Phase 2 evaluation focused on assessing the impact of and clinic satisfaction with the fifteen-month process. Facilitators also worked with each clinic to determine how they would collect and submit data monthly for performance metrics. Phase 3 of the project entailed conducting quality assurance checks, data analysis and report writing.

“At the beginning some clinic teams were a bit overwhelmed, but with the coaching and tools they, found childhood adversity screening quite feasible,” said UNH’s Holly Tutko. “Clinics were often surprised about the array of family supports available locally. Most importantly, screening sparked new conversations to better understand how to help families thrive,” she said.

“Our agency has resources that others may not—a medical social worker, two counselors, crisis advocates and medical home personnel,” Dr. Beals said. “This project serves as a nice bridge to help make those connections earlier than we might have otherwise.”

He noted that it has also strengthened Coos County Family Health Services’ relationships with community partners like Northern Human Services (mental health), the Family Resource Center, food/diaper banks and other community resource so they we are more aware of the services they can provide and therefore more likely to make referrals.

“Being more aware of trauma in general and its many negative impacts on the so-called social determinants of healthy also guides our day-to-day practice when issues arise because that possibility is already front and center in our thought process,” Dr.
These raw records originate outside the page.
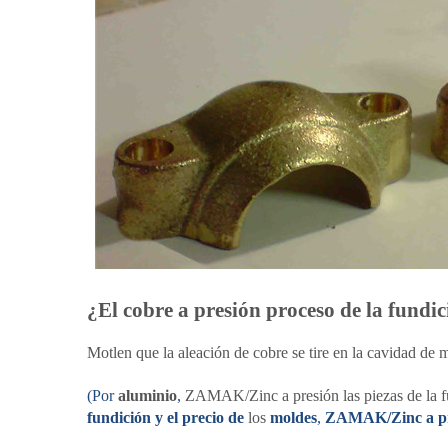
¿El cobre a presión proceso de la fundi
Motlen que la aleación de cobre se tire en la cavidad de 
(Por
aluminio
,
ZAMAK/Zinc a presión las piezas de
la
f
fundición y el precio de
los
moldes
,
ZAMAK/Zinc a pre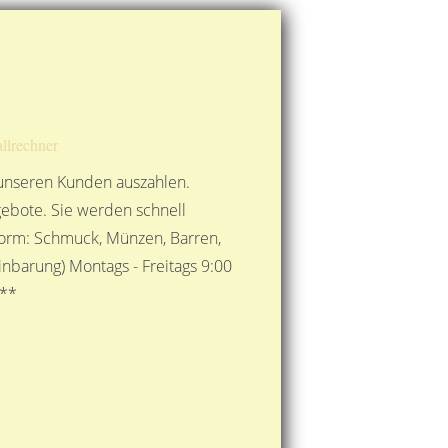
Route berechnen
So finden Sie uns
Gold mit der Post senden
llrechner
 unseren Kunden auszahlen.
ebote. Sie werden schnell
 Form: Schmuck, Münzen, Barren,
nbarung) Montags - Freitags 9:00
***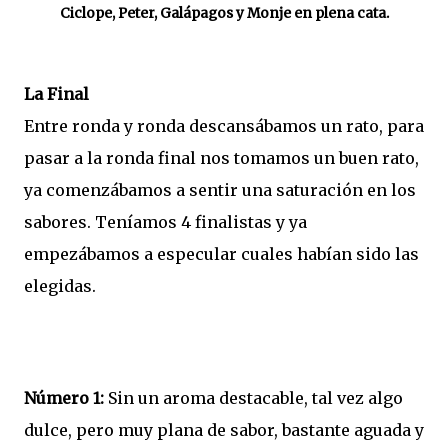
Ciclope, Peter, Galápagos y Monje en plena cata.
La Final
Entre ronda y ronda descansábamos un rato, para
pasar a la ronda final nos tomamos un buen rato,
ya comenzábamos a sentir una saturación en los
sabores. Teníamos 4 finalistas y ya
empezábamos a especular cuales habían sido las
elegidas.
Número 1:
Sin un aroma destacable, tal vez algo
dulce, pero muy plana de sabor, bastante aguada y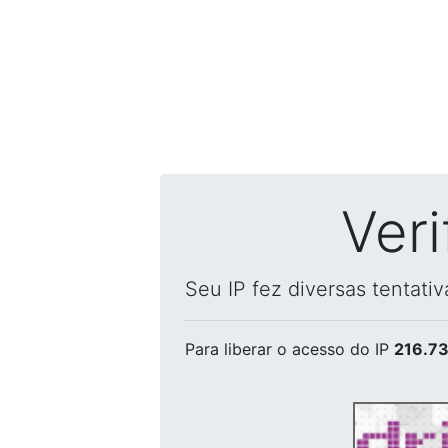
Ver
Seu IP fez diversas tentati
Para liberar o acesso
do IP
216.73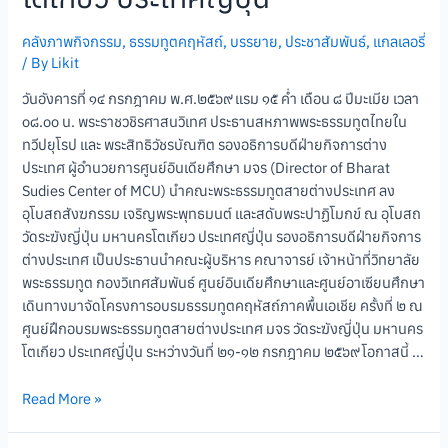
คลังภาพกิจกรรม
,
ธรรมทูตคฤหัสถ์
,
บรรยาย
,
ประชาสัมพันธ์
,
แกลเลอรี่
/ By
Likit
วันอังคารที่ ๑๔ กรกฎาคม พ.ศ.๒๕๖๙ แรม ๑๕ ค่ำ เดือน ๘ ปีมะเมีย เวลา
๐๘.๐๐ น. พระราชวชิรศาสนวิเทศ ประธานสหภาพพระธรรมทูตไทยใน
ทวีปยุโรป และ พระสิทธิวัชรบัณฑิต รองอธิการบดีฝ่ายกิจการต่าง
ประเทศ ผู้อำนวยการศูนย์อินเดียศึกษา มจร (Director of Bharat
Sudies Center of MCU) นำคณะพระธรรมทูตสายต่างประเทศ ลง
อุโบสถสังฆกรรม เจริญพระพุทธมนต์ และสดับพระปาฏิโมกข์ ณ อุโบสถ
วัดระฆังญี่ปุ่น มหานครโตเกียว ประเทศญี่ปุ่น รองอธิการบดีฝ่ายกิจการ
ต่างประเทศ เป็นประธานนำคณะผู้บริหาร คณาจารย์ เจ้าหน้าที่วิทยาลัย
พระธรรมทูต กองวิเทศสัมพันธ์ ศูนย์อินเดียศึกษาและศูนย์อาเซียนศึกษา
เดินทางมาจัดโครงการอบรมธรรมทูตคฤหัสถ์ภาคพื้นเอเชีย ครั้งที่ ๒ ณ
ศูนย์ฝึกอบรมพระธรรมทูตสายต่างประเทศ มจร วัดระฆังญี่ปุ่น มหานคร
โตเกียว ประเทศญี่ปุ่น ระหว่างวันที่ ๒๑-๑๒ กรกฎาคม ๒๕๖๙ โอกาสนี้ …
Read More »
Beals said.

“Instead of making it into a negative experience we instead try to frame it more positively by turning the lens to reflect strengths and resiliency instead of focusing on challenges,” he concluded.

The work continues

The New Hampshire Children’s Health Foundation has funded additional work by the UNH Institute for Health Policy and Practice to conduct a second cohort to further expand trauma informed pediatric care. As of June, 2022, 17 additional introductory training sessions have been held or are scheduled and recruitment for a second cohort of Phase 2 practices has begun.

The New Hampshire Pediatric Improvement Partnership has published two resources to support pediatric primary care practices in building family resilience and addressing adverse childhood experiences.

Facilitating a Quality Improvement Approach to Childhood Adversity Screening in Primary Care: A Handbook provides a guide to replicating work done in the five New Hampshire practices to screen and respond to ACEs and strengthen family relationships.

A Guide to Trauma-informed Pediatric Primary Care provides a step-by-step process for clinics to develop and pilot a customized ACEs screening workflow, integrating principles of trauma-informed care.

The New Hampshire Pediatric Improvement Partnership is a collaborative effort of the Children’s Hospital at Dartmouth and the University of New Hampshire’s Institute for Health Policy and Practice.